Tuesday, December 2, 2008

Surrealism and exteriority
Introduction from 'The Exteriority Crisis'
In its corners, streets, gates, bars, squares, boulevards, gardens, parks and cafés, the city, as is known, maintains some of the focal points of "its" unconscious. These are found and explored everyday by surrealists who obtain the essential experience of surreality in metropolitan life. The concrete experience of exteriority (which in the following collective essay we concentrate only on the city limits and beyond them) requires from us a disposition closely akin not only to the sensible renewal of people (since the greatest promise resides herein), but also to existence and its poetic reserves, and to the revitalization of the interior life that is suffering a process of sterilization because of the convulsive technologization of interiority and the progressive forgetting of life outside.
========================
=== ASSIGNED TASK A ===
Express the listing from the line with "After every picture, add" to the line with "0.004151, 0.148532, 1.031911]]" as a two-column CSV headed request and response, with one row per pair and every field quoted with line breaks turned into spaces.
The surrealism passage and the listing are unrelated material.

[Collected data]
========================
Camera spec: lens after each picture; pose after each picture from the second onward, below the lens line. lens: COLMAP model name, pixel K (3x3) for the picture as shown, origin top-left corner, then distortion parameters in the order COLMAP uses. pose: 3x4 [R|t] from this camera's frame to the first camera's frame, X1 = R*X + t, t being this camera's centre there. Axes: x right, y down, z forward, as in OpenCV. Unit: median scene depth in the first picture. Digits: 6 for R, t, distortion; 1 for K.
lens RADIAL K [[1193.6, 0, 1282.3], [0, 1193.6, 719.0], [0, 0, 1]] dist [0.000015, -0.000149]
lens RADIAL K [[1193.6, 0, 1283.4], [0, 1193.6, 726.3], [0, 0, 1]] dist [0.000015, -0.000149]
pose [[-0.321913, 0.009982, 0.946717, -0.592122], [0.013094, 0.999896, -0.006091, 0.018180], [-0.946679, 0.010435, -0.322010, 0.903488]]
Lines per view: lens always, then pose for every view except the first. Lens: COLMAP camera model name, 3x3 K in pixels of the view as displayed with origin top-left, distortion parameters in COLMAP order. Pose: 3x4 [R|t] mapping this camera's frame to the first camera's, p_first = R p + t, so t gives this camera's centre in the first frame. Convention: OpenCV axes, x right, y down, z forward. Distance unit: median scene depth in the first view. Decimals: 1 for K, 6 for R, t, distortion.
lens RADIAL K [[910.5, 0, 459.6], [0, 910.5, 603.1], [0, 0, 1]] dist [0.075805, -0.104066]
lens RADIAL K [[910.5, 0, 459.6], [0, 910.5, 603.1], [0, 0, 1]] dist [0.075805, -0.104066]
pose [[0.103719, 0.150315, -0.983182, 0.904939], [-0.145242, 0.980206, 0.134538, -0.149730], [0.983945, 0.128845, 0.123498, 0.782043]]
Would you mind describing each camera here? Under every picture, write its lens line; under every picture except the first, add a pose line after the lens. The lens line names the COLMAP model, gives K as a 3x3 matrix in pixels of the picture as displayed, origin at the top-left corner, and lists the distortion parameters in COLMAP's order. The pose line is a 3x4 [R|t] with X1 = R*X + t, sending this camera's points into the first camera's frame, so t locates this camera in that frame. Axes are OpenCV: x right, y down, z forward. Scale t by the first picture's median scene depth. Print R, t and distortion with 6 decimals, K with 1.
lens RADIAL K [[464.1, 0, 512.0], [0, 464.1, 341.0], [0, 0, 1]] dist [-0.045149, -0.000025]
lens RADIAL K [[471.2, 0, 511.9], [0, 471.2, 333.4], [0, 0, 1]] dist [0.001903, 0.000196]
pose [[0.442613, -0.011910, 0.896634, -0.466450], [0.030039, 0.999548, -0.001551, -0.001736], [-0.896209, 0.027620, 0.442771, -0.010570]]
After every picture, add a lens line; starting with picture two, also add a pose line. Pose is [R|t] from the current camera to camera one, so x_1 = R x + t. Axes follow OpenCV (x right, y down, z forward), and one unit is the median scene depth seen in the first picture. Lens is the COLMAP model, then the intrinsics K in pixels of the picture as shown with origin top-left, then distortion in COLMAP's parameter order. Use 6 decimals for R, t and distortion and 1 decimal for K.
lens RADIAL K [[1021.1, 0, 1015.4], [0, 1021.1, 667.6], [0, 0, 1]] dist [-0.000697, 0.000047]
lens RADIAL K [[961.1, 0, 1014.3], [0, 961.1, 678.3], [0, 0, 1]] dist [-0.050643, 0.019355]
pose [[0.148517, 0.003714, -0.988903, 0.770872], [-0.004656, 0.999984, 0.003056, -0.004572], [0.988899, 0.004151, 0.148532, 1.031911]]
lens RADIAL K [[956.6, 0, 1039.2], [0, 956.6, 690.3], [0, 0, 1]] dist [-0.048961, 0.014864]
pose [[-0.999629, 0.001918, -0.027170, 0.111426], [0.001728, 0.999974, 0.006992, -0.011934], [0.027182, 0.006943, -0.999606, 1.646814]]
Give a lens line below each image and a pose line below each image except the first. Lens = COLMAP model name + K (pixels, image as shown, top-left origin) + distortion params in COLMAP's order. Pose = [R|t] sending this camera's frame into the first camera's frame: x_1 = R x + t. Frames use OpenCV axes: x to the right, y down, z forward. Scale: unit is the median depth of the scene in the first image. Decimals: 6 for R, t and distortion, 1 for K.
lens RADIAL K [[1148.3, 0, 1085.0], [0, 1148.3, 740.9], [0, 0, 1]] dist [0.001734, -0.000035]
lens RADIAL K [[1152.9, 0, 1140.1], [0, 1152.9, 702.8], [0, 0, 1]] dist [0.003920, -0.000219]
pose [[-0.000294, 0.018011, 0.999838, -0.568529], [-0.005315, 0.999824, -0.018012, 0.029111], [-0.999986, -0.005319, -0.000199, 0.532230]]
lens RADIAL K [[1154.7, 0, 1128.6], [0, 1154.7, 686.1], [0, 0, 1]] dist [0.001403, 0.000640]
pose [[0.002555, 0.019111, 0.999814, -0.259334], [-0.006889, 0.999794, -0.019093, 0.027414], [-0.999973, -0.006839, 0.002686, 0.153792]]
========================
=== ASSIGNED TASK B ===
Continue the surrealism passage from where it stops.

=== TASK ANSWER A ===
request,response
"After every picture, add a lens line; starting with picture two, also add a pose line. Pose is [R|t] from the current camera to camera one, so x_1 = R x + t. Axes follow OpenCV (x right, y down, z forward), and one unit is the median scene depth seen in the first picture. Lens is the COLMAP model, then the intrinsics K in pixels of the picture as shown with origin top-left, then distortion in COLMAP's parameter order. Use 6 decimals for R, t and distortion and 1 decimal for K.","lens RADIAL K [[1021.1, 0, 1015.4], [0, 1021.1, 667.6], [0, 0, 1]] dist [-0.000697, 0.000047] lens RADIAL K [[961.1, 0, 1014.3], [0, 961.1, 678.3], [0, 0, 1]] dist [-0.050643, 0.019355] pose [[0.148517, 0.003714, -0.988903, 0.770872], [-0.004656, 0.999984, 0.003056, -0.004572], [0.988899, 0.004151, 0.148532, 1.031911]]"

=== TASK ANSWER B ===
The experience of exteriority begins with a leap past the point where it had been alienated by the metropolitan (culturized) interiorization of the experience, where it became merely delegated and improper. This metropolitan interiorization works as a screen that separates exteriority from its outskirts, which tends to homogenize it, making it uniform, diluting its non-duality and its indeterminate nature. To have this metropolitan outskirt restored is thus to overcome an urbanized interiority (cellular, virtual, without community) predetermined by knowledge that is mimetic, clonal, delayed and consequently devitalized, since it doesn't reveal itself (not announcing its place, breaking with its prearranged location) but instead withdraws into a feeble interior, in an advanced stage of sterilility.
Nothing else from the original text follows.